## TASK REQUIREMENTS:
Copy the rows below word for word, omitting the pictures from your answer.

═════ DATA FOR THIS EXERCISE ═════

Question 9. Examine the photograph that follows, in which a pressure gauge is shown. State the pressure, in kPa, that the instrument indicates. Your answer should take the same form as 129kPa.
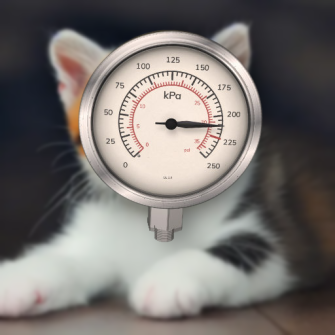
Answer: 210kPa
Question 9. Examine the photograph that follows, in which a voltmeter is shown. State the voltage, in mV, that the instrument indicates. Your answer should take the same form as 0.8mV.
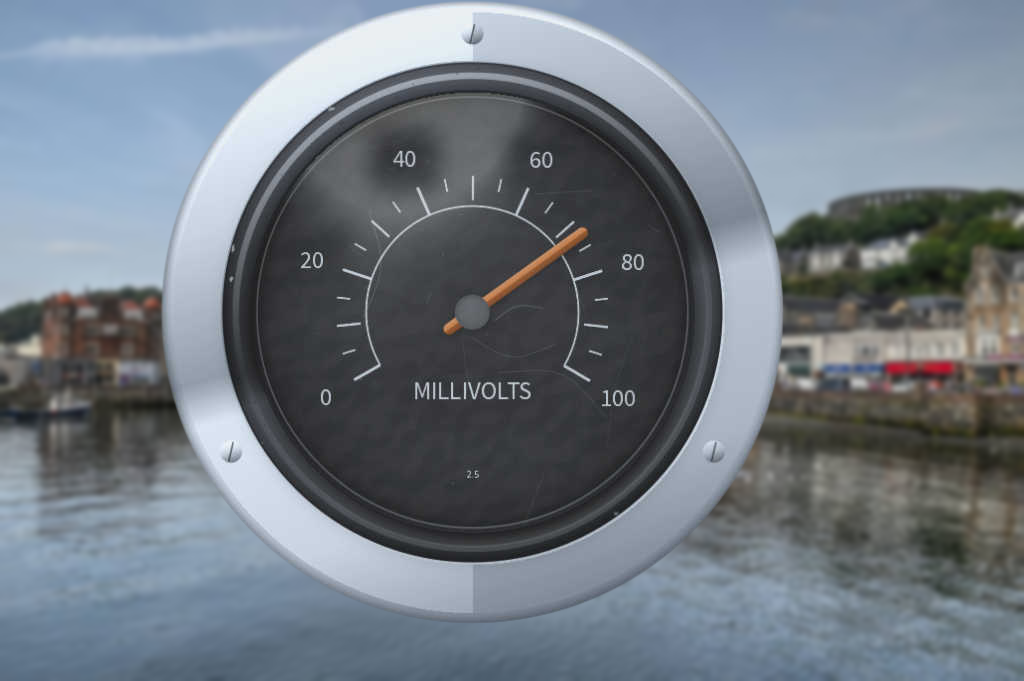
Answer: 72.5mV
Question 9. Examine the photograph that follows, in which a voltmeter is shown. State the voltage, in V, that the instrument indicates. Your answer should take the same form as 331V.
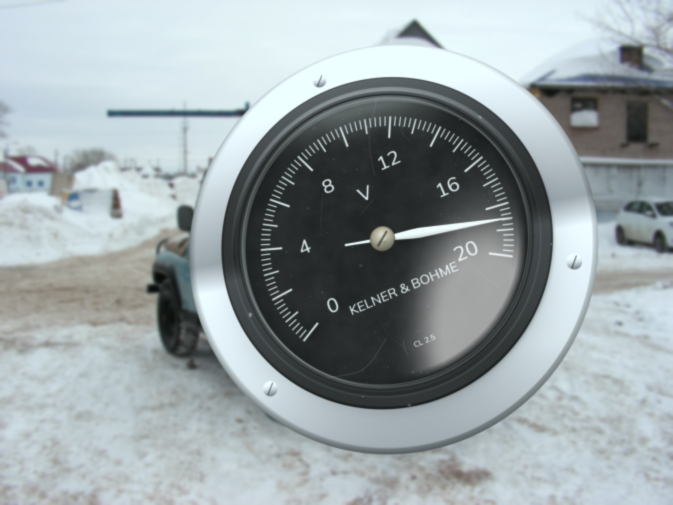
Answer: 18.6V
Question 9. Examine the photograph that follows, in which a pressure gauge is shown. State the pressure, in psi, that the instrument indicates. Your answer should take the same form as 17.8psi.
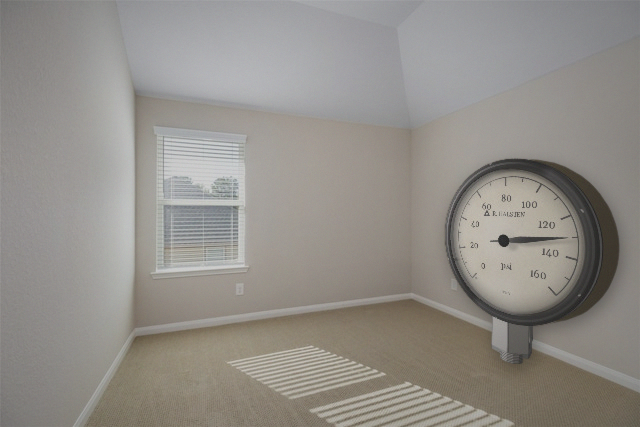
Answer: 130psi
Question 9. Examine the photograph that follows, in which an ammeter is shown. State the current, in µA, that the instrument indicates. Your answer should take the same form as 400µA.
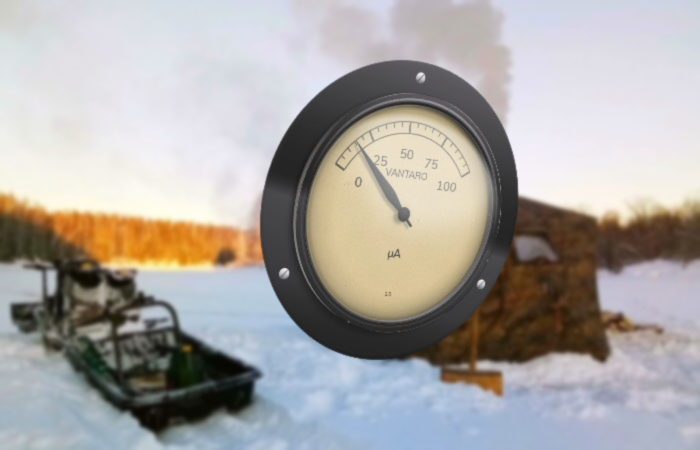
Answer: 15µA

═════

## RESPONSE TO THIS EXERCISE:
Question 9. Examine the photograph that follows, in which a pressure gauge is shown. State the pressure, in kPa, that the instrument indicates. Your answer should take the same form as 129kPa.
Answer: 210kPa
Question 9. Examine the photograph that follows, in which a voltmeter is shown. State the voltage, in mV, that the instrument indicates. Your answer should take the same form as 0.8mV.
Answer: 72.5mV
Question 9. Examine the photograph that follows, in which a voltmeter is shown. State the voltage, in V, that the instrument indicates. Your answer should take the same form as 331V.
Answer: 18.6V
Question 9. Examine the photograph that follows, in which a pressure gauge is shown. State the pressure, in psi, that the instrument indicates. Your answer should take the same form as 17.8psi.
Answer: 130psi
Question 9. Examine the photograph that follows, in which an ammeter is shown. State the current, in µA, that the instrument indicates. Your answer should take the same form as 400µA.
Answer: 15µA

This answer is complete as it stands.